The commute

    I met someone on the train yesterday. That never happens to me. But it did happen yesterday. Or was it the day before? That doesn’t matter.

    I was returning home from an internship in the city, shuffling underground to the subway, when the back of a woman’s head struck me as uncanny. I quickened my shuffle to a bobbing trot down the stairs, and it’s a good thing I did because the unidentified woman squeezed into a packed train car and I had only a second to do the same before the closing doors suffocated us all into the moving metal contraption.

    The mysterious passenger had drowned in the suit-and-tied pool of commuters, amidst which I just barely stayed afloat, gripping the metal bar on the ceiling. They blocked all the windows with their pressed and pleated silhouettes so that I couldn’t watch the tired afternoon’s haze settle outside. Not that I really wanted to. I didn’t look out the window on train rides home from the city these days because I often fell asleep and missed the horizon swallowing the last of late afternoon’s auburn glow. And the contrast from light to dark when I’d next look out the window jarred me. It was like walking down a road after parting with someone and waiting too long to look back at them, because when you do think to look back, you’re too far away to see them anymore.

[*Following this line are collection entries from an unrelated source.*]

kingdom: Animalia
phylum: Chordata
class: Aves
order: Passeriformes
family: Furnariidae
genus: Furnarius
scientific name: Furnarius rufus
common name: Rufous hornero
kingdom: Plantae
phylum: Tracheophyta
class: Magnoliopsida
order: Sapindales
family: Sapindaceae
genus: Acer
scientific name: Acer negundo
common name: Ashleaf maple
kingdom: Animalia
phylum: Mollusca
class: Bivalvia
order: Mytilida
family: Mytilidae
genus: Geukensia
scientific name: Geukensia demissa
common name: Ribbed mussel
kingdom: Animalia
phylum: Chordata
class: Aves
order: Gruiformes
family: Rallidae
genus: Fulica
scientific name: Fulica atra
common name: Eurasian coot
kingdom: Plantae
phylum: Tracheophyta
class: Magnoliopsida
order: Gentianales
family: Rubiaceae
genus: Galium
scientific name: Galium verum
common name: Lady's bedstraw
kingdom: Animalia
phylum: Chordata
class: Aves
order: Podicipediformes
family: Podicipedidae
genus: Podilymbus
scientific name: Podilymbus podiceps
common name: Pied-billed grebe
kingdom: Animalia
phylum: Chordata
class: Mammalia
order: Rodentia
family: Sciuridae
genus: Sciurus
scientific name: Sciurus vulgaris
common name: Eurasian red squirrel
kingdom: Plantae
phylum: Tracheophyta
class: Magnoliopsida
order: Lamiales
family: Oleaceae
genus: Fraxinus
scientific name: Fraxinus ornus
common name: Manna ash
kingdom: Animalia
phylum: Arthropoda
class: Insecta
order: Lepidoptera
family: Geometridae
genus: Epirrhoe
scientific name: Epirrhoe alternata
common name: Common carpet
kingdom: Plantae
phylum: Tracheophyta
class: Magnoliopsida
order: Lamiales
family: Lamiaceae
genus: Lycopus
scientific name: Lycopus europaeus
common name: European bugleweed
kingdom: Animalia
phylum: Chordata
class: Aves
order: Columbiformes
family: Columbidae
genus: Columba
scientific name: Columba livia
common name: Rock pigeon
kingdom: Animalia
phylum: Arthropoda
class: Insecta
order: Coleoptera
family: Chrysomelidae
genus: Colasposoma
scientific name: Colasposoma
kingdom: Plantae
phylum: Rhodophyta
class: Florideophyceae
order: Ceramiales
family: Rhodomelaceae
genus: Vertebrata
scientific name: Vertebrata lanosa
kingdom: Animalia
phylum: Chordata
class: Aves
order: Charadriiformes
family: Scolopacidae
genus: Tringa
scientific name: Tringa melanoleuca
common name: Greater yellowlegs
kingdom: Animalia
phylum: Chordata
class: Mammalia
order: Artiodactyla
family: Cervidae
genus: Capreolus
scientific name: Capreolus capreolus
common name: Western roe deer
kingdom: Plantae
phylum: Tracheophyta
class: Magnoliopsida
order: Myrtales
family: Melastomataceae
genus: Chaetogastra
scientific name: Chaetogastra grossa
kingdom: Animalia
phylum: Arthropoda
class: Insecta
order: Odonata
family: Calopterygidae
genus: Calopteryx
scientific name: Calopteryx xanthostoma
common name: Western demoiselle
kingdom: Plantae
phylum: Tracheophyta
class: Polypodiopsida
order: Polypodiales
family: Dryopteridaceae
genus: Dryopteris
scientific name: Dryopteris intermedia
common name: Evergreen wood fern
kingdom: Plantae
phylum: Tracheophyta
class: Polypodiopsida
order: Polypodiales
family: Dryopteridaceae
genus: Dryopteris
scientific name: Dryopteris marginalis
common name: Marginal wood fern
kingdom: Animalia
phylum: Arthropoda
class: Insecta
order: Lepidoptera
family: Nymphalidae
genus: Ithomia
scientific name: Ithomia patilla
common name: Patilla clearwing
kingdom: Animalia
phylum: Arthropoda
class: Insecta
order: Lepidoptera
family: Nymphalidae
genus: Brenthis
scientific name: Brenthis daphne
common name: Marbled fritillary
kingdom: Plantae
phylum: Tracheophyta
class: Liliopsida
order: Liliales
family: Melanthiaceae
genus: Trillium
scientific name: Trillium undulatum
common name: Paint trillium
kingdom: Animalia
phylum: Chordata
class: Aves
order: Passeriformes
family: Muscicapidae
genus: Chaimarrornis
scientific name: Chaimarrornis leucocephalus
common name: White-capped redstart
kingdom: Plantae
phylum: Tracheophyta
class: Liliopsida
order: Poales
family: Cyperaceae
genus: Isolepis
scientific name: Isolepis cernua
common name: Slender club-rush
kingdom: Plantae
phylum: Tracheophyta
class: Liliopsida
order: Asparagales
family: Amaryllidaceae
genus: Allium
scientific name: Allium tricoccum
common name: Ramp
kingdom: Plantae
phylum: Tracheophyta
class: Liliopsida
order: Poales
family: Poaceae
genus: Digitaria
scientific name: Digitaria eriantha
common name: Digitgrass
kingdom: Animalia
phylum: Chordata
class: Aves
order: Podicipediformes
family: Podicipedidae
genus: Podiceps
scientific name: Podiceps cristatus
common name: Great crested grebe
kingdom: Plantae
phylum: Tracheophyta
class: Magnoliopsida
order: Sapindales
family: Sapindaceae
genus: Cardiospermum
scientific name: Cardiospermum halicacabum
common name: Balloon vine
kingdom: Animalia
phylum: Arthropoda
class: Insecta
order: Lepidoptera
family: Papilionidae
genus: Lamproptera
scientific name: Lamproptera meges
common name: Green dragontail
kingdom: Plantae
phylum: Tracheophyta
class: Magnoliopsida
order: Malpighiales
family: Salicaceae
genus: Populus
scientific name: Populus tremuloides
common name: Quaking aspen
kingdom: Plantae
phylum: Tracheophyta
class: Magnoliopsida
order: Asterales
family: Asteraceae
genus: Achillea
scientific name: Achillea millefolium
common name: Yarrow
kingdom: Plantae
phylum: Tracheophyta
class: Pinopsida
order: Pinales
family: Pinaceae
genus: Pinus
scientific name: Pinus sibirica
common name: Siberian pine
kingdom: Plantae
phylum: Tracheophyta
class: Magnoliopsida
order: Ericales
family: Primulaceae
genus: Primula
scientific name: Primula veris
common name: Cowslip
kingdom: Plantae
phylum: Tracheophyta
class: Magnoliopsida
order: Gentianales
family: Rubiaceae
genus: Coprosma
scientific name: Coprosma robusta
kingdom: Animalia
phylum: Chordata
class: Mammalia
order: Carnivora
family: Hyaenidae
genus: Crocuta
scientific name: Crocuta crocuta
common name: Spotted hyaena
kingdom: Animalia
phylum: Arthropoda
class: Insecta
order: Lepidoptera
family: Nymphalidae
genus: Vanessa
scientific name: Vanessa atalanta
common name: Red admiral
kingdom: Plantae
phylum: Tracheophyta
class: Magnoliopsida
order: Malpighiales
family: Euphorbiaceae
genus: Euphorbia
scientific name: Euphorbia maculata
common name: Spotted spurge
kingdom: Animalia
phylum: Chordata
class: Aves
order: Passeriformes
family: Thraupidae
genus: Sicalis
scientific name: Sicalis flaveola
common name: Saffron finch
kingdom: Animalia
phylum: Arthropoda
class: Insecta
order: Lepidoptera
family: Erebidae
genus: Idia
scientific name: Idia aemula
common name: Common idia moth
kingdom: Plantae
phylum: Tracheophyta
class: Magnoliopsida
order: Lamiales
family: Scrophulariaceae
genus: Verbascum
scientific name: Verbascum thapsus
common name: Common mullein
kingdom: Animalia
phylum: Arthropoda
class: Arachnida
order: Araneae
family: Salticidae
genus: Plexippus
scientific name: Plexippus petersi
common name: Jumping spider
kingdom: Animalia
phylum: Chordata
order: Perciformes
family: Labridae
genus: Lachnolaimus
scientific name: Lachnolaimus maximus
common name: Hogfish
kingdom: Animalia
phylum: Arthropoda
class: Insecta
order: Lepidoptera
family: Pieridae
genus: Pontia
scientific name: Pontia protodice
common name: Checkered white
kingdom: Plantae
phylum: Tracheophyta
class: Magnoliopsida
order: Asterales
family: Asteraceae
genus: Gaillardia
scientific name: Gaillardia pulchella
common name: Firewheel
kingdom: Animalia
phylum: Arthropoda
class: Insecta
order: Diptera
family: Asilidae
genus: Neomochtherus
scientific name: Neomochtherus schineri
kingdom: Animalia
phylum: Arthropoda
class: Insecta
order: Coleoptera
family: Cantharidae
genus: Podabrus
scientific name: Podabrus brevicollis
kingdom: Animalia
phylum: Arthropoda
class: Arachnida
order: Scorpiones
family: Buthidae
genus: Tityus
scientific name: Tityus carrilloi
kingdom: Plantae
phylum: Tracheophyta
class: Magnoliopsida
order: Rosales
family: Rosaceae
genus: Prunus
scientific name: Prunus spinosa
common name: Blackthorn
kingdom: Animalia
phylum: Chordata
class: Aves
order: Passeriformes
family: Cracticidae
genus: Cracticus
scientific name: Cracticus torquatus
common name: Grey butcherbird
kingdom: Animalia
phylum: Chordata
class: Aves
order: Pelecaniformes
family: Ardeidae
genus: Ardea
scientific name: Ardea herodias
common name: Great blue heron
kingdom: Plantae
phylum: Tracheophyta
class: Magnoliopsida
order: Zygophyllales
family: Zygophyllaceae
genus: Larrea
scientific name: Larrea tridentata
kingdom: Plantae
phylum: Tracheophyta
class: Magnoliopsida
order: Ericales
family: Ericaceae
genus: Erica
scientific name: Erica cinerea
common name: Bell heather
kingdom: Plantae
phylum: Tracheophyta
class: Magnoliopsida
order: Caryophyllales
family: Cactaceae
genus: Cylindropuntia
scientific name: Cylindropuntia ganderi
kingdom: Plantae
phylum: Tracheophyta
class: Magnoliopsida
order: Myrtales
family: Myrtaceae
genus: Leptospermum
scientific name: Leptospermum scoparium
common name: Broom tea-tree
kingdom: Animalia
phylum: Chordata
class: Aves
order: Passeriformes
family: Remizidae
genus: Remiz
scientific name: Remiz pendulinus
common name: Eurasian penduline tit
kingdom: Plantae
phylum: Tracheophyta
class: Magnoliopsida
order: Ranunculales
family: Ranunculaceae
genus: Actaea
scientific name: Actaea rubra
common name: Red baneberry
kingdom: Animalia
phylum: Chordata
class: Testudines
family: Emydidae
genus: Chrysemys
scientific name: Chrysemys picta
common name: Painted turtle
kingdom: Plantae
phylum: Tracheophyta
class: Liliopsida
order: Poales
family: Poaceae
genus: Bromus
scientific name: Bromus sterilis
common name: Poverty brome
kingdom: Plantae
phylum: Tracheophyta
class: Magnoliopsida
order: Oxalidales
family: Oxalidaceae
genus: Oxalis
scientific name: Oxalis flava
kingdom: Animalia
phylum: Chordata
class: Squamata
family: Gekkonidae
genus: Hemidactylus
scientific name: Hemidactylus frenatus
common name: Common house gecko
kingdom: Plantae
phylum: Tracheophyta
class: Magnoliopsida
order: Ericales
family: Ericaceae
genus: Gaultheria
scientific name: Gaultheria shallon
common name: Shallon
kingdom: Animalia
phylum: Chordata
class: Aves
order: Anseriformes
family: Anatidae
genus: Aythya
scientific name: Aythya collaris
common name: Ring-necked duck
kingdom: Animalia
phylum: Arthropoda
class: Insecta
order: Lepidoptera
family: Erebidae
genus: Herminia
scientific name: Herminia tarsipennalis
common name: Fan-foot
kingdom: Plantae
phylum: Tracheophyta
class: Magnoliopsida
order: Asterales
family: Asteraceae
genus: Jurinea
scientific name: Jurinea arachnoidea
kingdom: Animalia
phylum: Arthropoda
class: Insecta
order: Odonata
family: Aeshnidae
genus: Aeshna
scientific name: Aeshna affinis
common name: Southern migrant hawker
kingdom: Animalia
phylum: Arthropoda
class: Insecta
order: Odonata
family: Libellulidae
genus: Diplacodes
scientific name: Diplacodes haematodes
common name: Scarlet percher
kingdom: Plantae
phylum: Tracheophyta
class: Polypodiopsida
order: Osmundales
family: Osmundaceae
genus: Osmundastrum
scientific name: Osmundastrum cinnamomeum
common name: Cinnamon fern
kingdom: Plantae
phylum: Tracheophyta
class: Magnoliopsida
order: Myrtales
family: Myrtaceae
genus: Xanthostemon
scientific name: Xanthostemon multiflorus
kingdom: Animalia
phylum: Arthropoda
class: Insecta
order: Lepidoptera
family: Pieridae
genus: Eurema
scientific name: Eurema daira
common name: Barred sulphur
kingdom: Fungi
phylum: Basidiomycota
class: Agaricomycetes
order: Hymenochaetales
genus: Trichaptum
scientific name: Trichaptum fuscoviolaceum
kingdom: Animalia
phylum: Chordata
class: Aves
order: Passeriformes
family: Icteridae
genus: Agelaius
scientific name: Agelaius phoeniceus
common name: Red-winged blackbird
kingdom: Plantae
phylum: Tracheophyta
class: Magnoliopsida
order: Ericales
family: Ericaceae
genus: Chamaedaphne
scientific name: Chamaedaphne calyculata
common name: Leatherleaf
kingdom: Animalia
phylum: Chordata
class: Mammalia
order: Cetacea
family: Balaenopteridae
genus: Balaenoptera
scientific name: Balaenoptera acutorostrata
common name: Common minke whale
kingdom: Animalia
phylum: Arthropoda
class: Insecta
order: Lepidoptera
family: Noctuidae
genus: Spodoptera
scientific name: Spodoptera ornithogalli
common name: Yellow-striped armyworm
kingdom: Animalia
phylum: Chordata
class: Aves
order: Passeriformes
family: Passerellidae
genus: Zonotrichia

    The stranger nowhere to be found, I watched the commuters. They all looked haggard, ten years older than they likely were. A young man in a cheap suit slouched in a nearby seat with his eyes locked on the folded hands in his lap. I wondered how his palms didn’t twitch from the sting of his indifferent gaze.

    A dozen stops later, the man had left and I was scanning for the mysterious passenger when I spotted, behind a seated couple at the opposite end of the car, the familiar stranger’s unmistakable hair.

    Certain they were the same dusty tan locks I’d chased earlier, I inched to the other side of the car and slid into the bench nearest her. She wore a pencil skirt and a matching blazer, as grey as the drab undertones of her skin. She sat by the window but she’d set her gaze unwaveringly forward. This look resembled that of the man I’d watched earlier, but worse. This woman seemed to understand her own passivity, and from the way she refused to avert her eyes, this recognition appeared to pain her.

    I continued to watch her and wondered why it was the hair that brought me to this stranger. After all, it was unremarkable, no more dusty or tan than my own shaggy mop. Perhaps only a touch more grey. In fact, despite her age – I guessed late forties – the small mole below her right eyebrow, the subtle purse in her resting lips, the slight downturn of the corner of her left eye looked all oddly identical to my own.

    The woman noticed my blatant staring and in the middle of my careful observation, her gaze floated my way. I fired my eyes down at the floor, but when I peeked back up she faced me with acknowledgment, but not curiosity. I blinked and, perhaps coincidentally, she did too. Something in my conscience then told me to speak and when I opened my mouth, she simultaneously opened hers. At this I snapped my lips shut, as did she. She mirrored my actions that followed – a scratch at my chin, a shift of my hair from right to left shoulder.

    I knew I should have thought the whole situation to be more peculiar than I did, but when I realized who she was, I became more concerned than baffled. I wanted suddenly to comfort her and to tell her that this would never happen. That I would never become this. But I couldn’t. Because I wasn’t completely sure that it hadn’t already.

    I pondered that possibility for a moment. Yet somehow – I still don’t know quite how – I was confident that I’d defended myself against the indifferent virus she seemed to have contracted, that I’d continue to evade the stagnancy she couldn’t escape. I knew the metal contraption that we rode that evening was too stifling for the both of us, and I think she knew it too.

    So when we reached our stop and she remained seated, in one long glance we exchanged a mutual understanding that I, we, didn’t belong here. And when the doors of the train slid open, I gave her a final reassuring tilt of my head before I left the car.

    I met this woman yesterday – or the day before, it doesn’t much matter – and I don’t intend to meet her again.